* **TASK DESCRIPTION**
Reproduce the passage of the class journal entry from "I am too impatient." to "she gives us.", word for word.

* **PAGE TEXT**
=== Begin Enclosure ===

Sep 23, 2008 02:36
Inside of class:
Vancouver project was excellent.
Movement: I think learning how to dance is one of the best things I could to for myself at this current juncture. In class, when we move together, things are fine, but during the flocking exercise, when everyone is looking at me and I’m supposed to just bare my soul on beat to the music, I freeze up. I’m not prepared to adequately illustrate myself through movement, so I force something, and do what I think I’m supposed to be doing, but I’m pretty certain that everyone sees just how contrived it really is. This weekend I was supposed to look for a dance class, but I didn’t. I’m a little scared, I guess. I need to find a coach, though, so I’ll suck it up and get on it. Cathy is an amazing human being, a very warm woman, and it’s nice to have her there.
Voice: People in other faculties ask me what it is I do in class, and it is during voice class that I struggle with what to tell them. How do you tell someone that you’re learning how to breathe properly? I’m really worried I’m not doing the exercises correctly, as it seems that the rest of the class is undergoing these remarkable changes of which I only touch upon, but never fully experience. For example, when Gayle and the kind other woman whose name is escaping me at the moment - Lisa, I think? When they would go around and adjust our bodies as we would lie on these balls to align our bodies to the proper breathing position, I feel some difference, I think. I think. I’m worried maybe it’s psychosomatic, that I’m only perceiving these differences in my body because I feel like I’m supposed to be changed - they’re subtle enough that it’s hard to fully know. When we stand up, there is a definite calmness about the room, a solid, rooted nature about the space. Is that because of how we were lying on the ground? Is that because we’ve been in a semi-meditative state, lying n mats for the past fifteen minutes? I don’t know. People say it’s easier to look people in the eyes, and just “be,” but that’s something that I was taught to do since I was young, and comes as naturally to me as standing up so straight that I actually put my back in a position that hinders my vocal and mobile capacities (something I only found out I did last week in class).
I am too impatient. The instructors in this program are knowledgeable about their fields of study, and I can only benefit by listening to what it is they have to tell me. I do not know better than they do.
I like Gayle. I only wish I knew how to know I was succeeding in the exercises she gives us.
Acting: “Theatre is not therapy.” God, it was so good to hear Stephen say that. It can be therapeutic, certainly, but it is not therapy. It seems that for a long time those that would gravitate towards the field were those that were simply too fucked up to succeed anywhere else. They would use their inner demons as a form of method acting, conjuring up the time they were molested or the times their father smacked them as an emotional stimuli to get to a place that would touch the audience. You burn yourself out like that. Maybe as an outlet, theatre works for that sort of thing, but I don’t think that it will ever fix someone.

=== End Enclosure ===

* **PROVIDED DATA**
=== Begin Enclosure ===

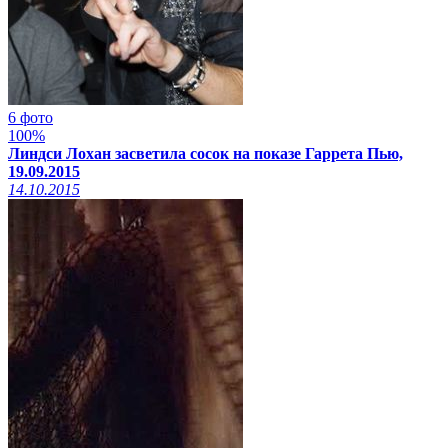
6 фото
100%
Линдси Лохан засветила сосок на показе Гаррета Пью,
19.09.2015
14.10.2015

=== End Enclosure ===

* **YOUR RESPONSE**
I am too impatient. The instructors in this program are knowledgeable about their fields of study, and I can only benefit by listening to what it is they have to tell me. I do not know better than they do.
I like Gayle. I only wish I knew how to know I was succeeding in the exercises she gives us.